O’Toole se prépara un sandwich, prit une boîte de lait et alla s’asseoir près de Francesca. Elle posa la main sur son avant-bras.

— À propos de reconversions, Michael, avez-vous décidé ce que vous ferez ?

— De quoi voulez-vous parler ?

— Me voici confrontée à un dilemme classique pour les membres de ma profession, mon cher ami. Je suis tiraillée entre mes devoirs de journaliste et mes sentiments.

Il cessa de mâchonner son sandwich.

— Heilmann vous en a parlé ? Elle le confirma d’un signe de tête.

— Je ne suis pas stupide, Michael, et je l’aurais découvert tôt ou tard. En outre, c’est un scoop. Peut-être le plus grand de la mission. Pouvez-vous imaginer le titre du journal de vingt heures : « Le général américain refuse d’exécuter l’ordre de détruire Rama » ?
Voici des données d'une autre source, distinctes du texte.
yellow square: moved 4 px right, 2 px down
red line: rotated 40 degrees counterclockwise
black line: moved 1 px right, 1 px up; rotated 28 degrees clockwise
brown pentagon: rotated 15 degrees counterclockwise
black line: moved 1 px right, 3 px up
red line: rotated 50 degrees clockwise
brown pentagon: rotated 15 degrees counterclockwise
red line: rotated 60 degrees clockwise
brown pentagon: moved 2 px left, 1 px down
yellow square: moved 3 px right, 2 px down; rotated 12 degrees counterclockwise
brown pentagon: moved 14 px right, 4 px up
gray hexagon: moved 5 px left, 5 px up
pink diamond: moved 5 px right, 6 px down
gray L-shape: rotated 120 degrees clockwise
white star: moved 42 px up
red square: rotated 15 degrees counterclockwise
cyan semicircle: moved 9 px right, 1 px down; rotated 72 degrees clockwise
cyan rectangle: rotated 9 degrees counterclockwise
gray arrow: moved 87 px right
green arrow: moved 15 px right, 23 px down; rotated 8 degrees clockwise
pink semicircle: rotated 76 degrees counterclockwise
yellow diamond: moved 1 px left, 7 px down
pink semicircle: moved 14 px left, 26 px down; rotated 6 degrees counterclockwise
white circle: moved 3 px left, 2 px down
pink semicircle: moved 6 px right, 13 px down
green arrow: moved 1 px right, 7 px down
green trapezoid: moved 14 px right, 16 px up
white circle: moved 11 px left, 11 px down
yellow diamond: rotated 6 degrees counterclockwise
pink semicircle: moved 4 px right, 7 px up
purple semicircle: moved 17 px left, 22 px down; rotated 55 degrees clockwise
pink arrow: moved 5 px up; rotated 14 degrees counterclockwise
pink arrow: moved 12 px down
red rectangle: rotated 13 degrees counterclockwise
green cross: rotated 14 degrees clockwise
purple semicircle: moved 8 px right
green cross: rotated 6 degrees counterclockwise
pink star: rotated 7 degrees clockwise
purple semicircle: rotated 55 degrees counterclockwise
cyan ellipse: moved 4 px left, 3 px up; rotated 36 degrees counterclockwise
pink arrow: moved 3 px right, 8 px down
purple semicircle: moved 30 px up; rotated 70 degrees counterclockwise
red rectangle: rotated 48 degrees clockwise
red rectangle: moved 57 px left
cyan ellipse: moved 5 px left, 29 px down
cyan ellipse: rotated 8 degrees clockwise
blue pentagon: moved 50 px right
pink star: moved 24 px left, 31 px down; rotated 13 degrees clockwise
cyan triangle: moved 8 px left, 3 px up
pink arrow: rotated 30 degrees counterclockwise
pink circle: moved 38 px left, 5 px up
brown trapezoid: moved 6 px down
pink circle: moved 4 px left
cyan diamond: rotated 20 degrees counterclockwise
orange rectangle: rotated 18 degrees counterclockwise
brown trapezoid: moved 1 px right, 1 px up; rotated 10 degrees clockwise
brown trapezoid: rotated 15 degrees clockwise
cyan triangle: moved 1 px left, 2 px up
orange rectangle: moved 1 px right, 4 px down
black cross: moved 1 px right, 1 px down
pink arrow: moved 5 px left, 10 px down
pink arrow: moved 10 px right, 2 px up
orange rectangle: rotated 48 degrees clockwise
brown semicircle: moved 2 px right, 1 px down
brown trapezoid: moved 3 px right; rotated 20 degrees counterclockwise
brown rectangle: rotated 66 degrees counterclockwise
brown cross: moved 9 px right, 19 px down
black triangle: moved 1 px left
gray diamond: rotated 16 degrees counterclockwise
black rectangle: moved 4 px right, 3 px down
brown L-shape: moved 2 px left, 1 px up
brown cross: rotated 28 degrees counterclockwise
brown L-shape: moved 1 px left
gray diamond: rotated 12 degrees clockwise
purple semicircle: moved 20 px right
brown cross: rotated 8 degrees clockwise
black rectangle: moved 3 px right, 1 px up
Il fut aussitôt sur la défensive.

— Je n’ai pas refusé. Selon la procédure prévue, je ne devrai fournir mon code que lorsque les bombes auront été sorties des conteneurs…

— … et seront prêtes à être installées dans leurs berceaux, termina-t-elle à sa place. Autrement dit dans environ dix-huit heures. Demain matin, si tout se passe bien. Je compte être présente pour filmer cet événement historique. (Elle se leva.) Et, Michael, au cas où vous vous poseriez la question, je n’ai pas mentionné cet appel à Norimoto dans mes comptes rendus. Il est possible que je fasse allusion à cet entretien dans mes Mémoires, mais je ne les publierai pas avant au moins cinq ans.

Elle se tourna pour le regarder droit dans les yeux.

— Si vous ne faites pas le bon choix, mon ami, vous passerez du jour au lendemain du statut de héros international à celui de pauvre type. J’espère que vous pèserez mûrement votre décision.